Data items
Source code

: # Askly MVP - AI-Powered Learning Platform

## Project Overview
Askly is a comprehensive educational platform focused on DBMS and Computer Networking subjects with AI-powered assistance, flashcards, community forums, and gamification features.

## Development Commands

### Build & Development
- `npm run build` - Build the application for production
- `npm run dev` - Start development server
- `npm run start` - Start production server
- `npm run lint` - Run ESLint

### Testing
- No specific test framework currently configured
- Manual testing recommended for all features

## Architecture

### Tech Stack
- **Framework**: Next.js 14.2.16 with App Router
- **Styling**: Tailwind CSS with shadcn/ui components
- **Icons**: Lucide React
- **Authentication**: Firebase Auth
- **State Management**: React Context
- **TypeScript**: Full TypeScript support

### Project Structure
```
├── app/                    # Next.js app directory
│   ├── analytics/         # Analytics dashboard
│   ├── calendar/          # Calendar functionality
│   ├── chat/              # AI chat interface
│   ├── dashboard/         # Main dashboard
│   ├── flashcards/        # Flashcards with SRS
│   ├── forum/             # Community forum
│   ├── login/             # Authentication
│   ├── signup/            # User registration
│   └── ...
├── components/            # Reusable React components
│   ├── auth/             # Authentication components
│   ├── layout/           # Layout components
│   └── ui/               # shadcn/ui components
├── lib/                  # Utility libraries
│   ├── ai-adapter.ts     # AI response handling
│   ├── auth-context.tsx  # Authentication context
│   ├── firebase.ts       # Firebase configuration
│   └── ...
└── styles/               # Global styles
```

...

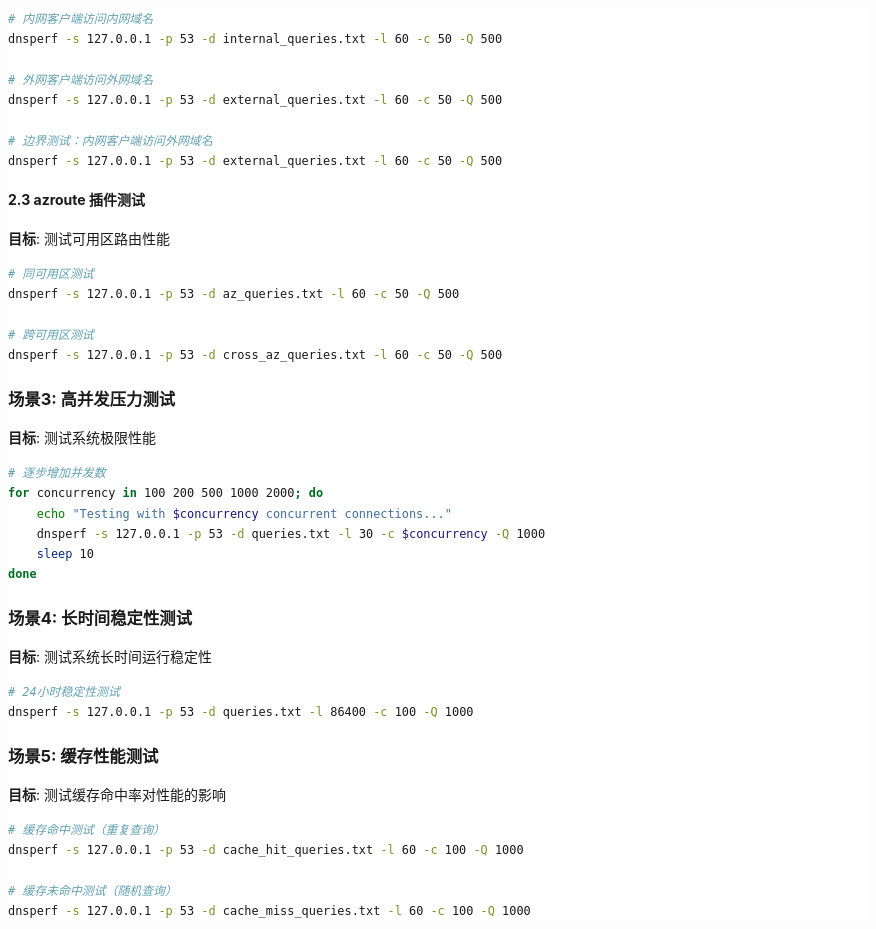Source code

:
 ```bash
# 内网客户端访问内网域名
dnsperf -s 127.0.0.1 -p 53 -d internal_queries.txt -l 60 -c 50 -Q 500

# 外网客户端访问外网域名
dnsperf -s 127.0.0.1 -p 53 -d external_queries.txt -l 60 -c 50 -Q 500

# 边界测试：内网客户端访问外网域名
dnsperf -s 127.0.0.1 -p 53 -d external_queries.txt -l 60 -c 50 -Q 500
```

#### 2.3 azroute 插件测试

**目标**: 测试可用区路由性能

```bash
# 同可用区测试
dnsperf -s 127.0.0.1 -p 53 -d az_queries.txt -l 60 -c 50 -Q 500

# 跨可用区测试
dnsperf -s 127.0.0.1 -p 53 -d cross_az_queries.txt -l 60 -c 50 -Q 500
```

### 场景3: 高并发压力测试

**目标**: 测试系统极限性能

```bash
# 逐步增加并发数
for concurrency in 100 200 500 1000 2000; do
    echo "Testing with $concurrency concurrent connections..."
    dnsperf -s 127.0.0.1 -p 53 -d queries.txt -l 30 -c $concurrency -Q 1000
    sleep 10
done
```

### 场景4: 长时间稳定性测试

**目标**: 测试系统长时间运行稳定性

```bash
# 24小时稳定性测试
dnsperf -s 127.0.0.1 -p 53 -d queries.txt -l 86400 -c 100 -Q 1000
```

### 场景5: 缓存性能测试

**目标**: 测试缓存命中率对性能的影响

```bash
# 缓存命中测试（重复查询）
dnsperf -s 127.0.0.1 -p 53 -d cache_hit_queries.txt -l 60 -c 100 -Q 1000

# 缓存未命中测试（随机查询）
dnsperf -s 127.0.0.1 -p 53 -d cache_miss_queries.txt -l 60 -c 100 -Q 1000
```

...

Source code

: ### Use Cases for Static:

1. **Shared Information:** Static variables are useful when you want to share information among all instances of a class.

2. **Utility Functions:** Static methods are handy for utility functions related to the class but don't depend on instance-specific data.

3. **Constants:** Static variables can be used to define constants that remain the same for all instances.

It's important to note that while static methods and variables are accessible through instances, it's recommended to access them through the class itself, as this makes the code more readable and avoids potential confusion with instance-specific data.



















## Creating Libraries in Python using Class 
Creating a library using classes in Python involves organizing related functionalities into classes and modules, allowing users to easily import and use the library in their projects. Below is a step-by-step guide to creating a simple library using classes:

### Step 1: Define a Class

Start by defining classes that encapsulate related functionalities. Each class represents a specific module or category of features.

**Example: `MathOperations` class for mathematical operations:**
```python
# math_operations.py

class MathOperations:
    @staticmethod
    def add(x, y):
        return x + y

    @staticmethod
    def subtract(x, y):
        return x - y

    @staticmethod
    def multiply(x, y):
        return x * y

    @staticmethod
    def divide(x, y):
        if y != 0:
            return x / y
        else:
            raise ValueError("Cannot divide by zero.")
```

- WHAT THE TASK ASKS: Check every line of the entries for "dnsperf" and report how many lines contain it, without any other words.

- ANSWER TO THE PROBLEM: 9